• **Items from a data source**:
* * * *

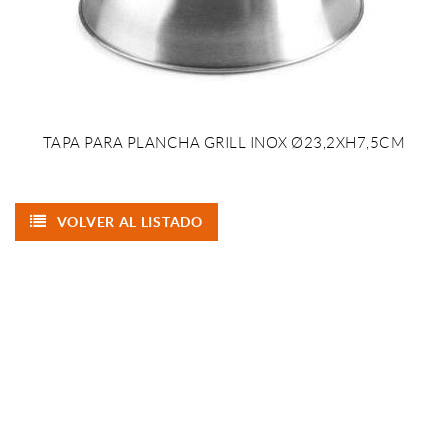
TAPA PARA PLANCHA GRILL INOX Ø23,2XH7,5CM
VOLVER AL LISTADO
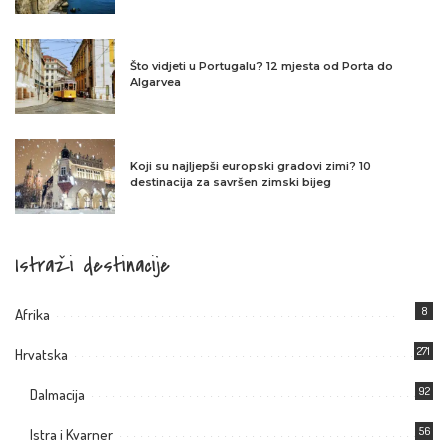
Što vidjeti u Portugalu? 12 mjesta od Porta do
Algarvea
Koji su najljepši europski gradovi zimi? 10
destinacija za savršen zimski bijeg
Istraži destinacije
8
Afrika
271
Hrvatska
92
Dalmacija
56
Istra i Kvarner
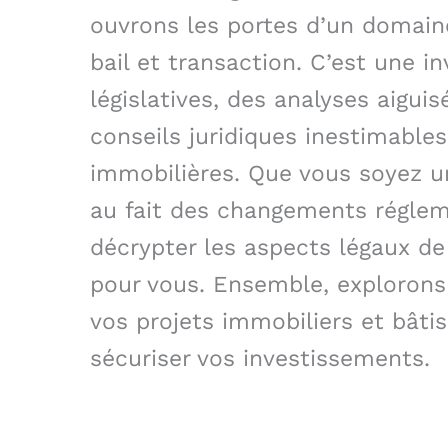
ouvrons les portes d’un domain
bail et transaction. C’est une in
législatives, des analyses aigui
conseils juridiques inestimabl
immobilières. Que vous soyez un
au fait des changements régleme
décrypter les aspects légaux de
pour vous. Ensemble, explorons 
vos projets immobiliers et bât
sécuriser vos investissements.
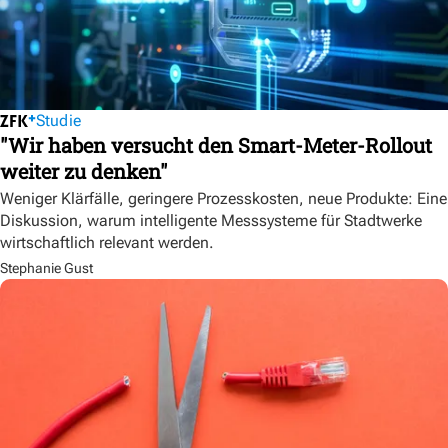
Studie
"Wir haben versucht den Smart-Meter-Rollout
weiter zu denken"
Weniger Klärfälle, geringere Prozesskosten, neue Produkte: Eine
Diskussion, warum intelligente Messsysteme für Stadtwerke
wirtschaftlich relevant werden.
Stephanie Gust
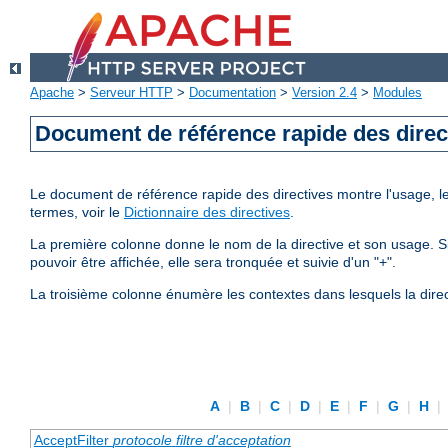
Apache
>
Serveur HTTP
>
Documentation
>
Version 2.4
>
Modules
Document de référence rapide des direc
Le document de référence rapide des directives montre l'usage, les
termes, voir le
Dictionnaire des directives
.
La première colonne donne le nom de la directive et son usage. Si 
pouvoir être affichée, elle sera tronquée et suivie d'un "+".
La troisième colonne énumère les contextes dans lesquels la direc
A
|
B
|
C
|
D
|
E
|
F
|
G
|
H
|
AcceptFilter
protocole
filtre d'acceptation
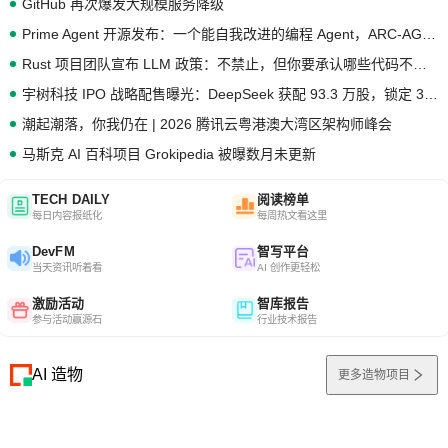
GitHub 再次爆发大规模服务降级
Prime Agent 开源发布：一个能自我改进的编程 Agent，ARC-AGI 3 超越人类专家基线
Rust 项目团队宣布 LLM 政策：不禁止，但你要承认哪些代码不是你写的
宇树科技 IPO 战略配售曝光：DeepSeek 获配 93.3 万股，锁定 36 个月
潮起潮落，你我仍在 | 2026 腾讯云粤港澳大湾区架构师峰会
马斯克 AI 百科项目 Grokipedia 被曝数月未更新
TECH DAILY
阅读榜单
每日内容报纸化
每周热文看这里
DevFM
智写平台
当天资讯听着看
AI 创作更轻松
激励活动
智库报告
参与活动赢源石
行业技术报告
AI 造物
更多造物项目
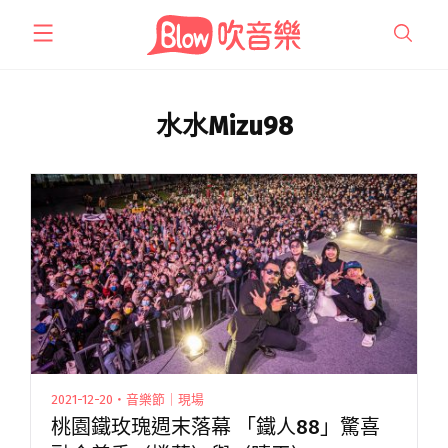
跳
至
主
要
內
水水Mizu98
容
2021-12-20・音樂節｜現場
桃園鐵玫瑰週末落幕 「鐵人88」驚喜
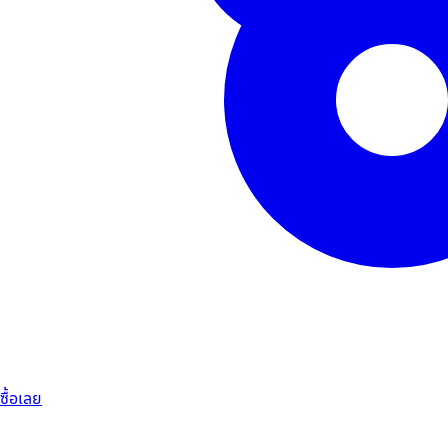
ซื้อเลย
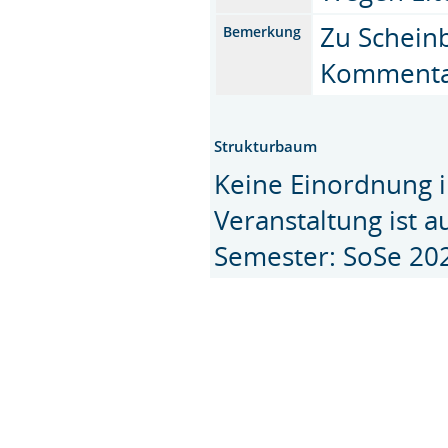
Zu Schein
Bemerkung
Kommenta
Strukturbaum
Keine Einordnung i
Veranstaltung ist 
Semester: SoSe 20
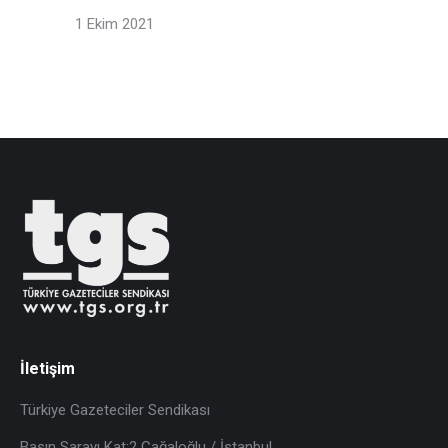
1 Ekim 2021
İletişim
Türkiye Gazeteciler Sendikası
Basın Sarayı Kat:2 Cağaloğlu / İstanbul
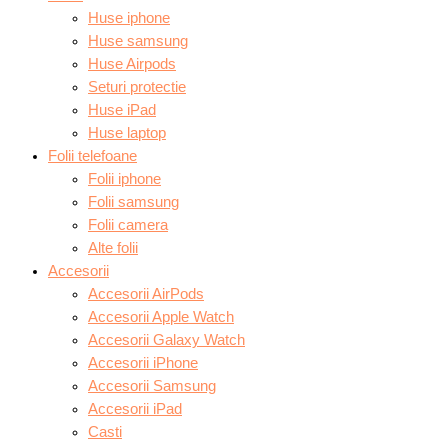
Huse iphone
Huse samsung
Huse Airpods
Seturi protectie
Huse iPad
Huse laptop
Folii telefoane
Folii iphone
Folii samsung
Folii camera
Alte folii
Accesorii
Accesorii AirPods
Accesorii Apple Watch
Accesorii Galaxy Watch
Accesorii iPhone
Accesorii Samsung
Accesorii iPad
Casti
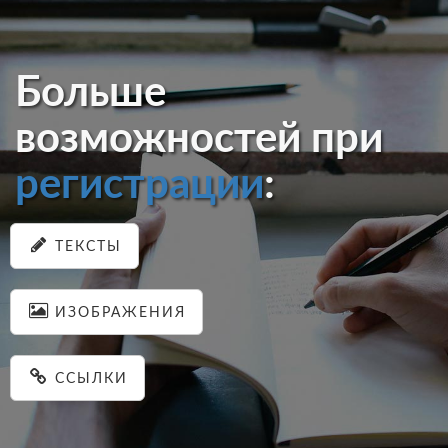
Больше
возможностей при
регистрации
:
ТЕКСТЫ
ИЗОБРАЖЕНИЯ
ССЫЛКИ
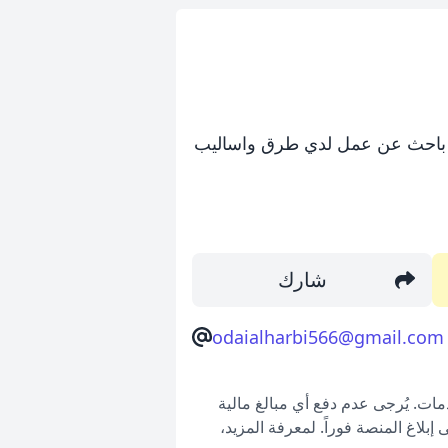
او باحث عن عمل لدي طرق واساليب
شارك
odaialharbi566@gmail.com
ات. يُرجى عدم دفع أي مبالغ مالية
بلاغ المنصة فوراً. لمعرفة المزيد،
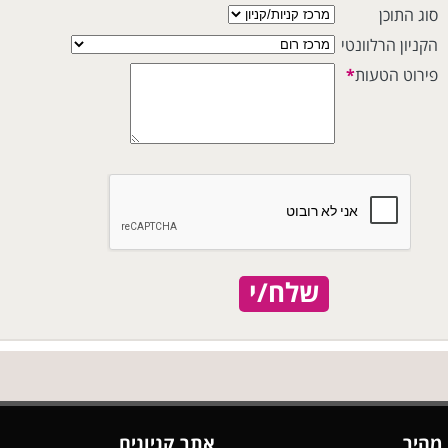
סוג התוכן
הקניון הרלוונטי
פירוט הטעות
*
שלח/י
 מהיר
אתר קניונים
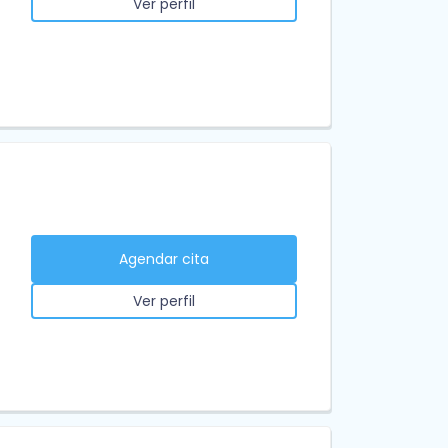
Ver perfil
Agendar cita
Ver perfil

* * * *

• **WHAT THE TASK REQUIRES**: Each line in the entries above that includes the string "colonne" should be extracted.

• **RESPONSE AREA**:
La première colonne donne le nom de la directive et son usage. Si 
La troisième colonne énumère les contextes dans lesquels la direc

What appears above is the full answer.